> _What is expected_:
Rename "Medidas" to "Dimensiones" in the rows from the line with "es el último!" up to and including the line with "Para la confección". Return only those lines, with everything else left unchanged.

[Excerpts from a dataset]
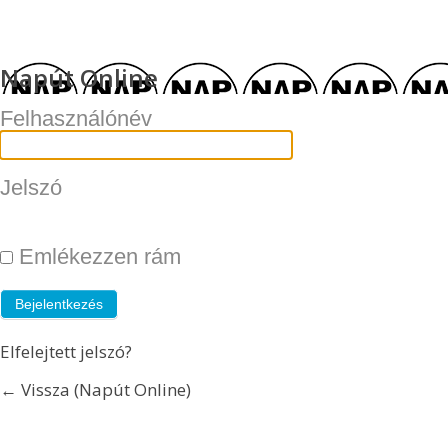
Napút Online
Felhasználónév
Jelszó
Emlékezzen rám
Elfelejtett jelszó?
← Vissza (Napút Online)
==
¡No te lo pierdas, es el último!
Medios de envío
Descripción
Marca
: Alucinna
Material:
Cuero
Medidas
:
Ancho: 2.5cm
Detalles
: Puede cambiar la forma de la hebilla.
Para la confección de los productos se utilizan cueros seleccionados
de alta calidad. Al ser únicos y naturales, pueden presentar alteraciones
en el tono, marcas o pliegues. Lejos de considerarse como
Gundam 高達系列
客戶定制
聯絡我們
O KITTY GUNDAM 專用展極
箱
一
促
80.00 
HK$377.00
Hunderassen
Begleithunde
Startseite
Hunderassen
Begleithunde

> _Solution_:
¡No te lo pierdas, es el último!
Medios de envío
Descripción
Marca
: Alucinna
Material:
Cuero
Dimensiones
:
Ancho: 2.5cm
Detalles
: Puede cambiar la forma de la hebilla.
Para la confección de los productos se utilizan cueros seleccionados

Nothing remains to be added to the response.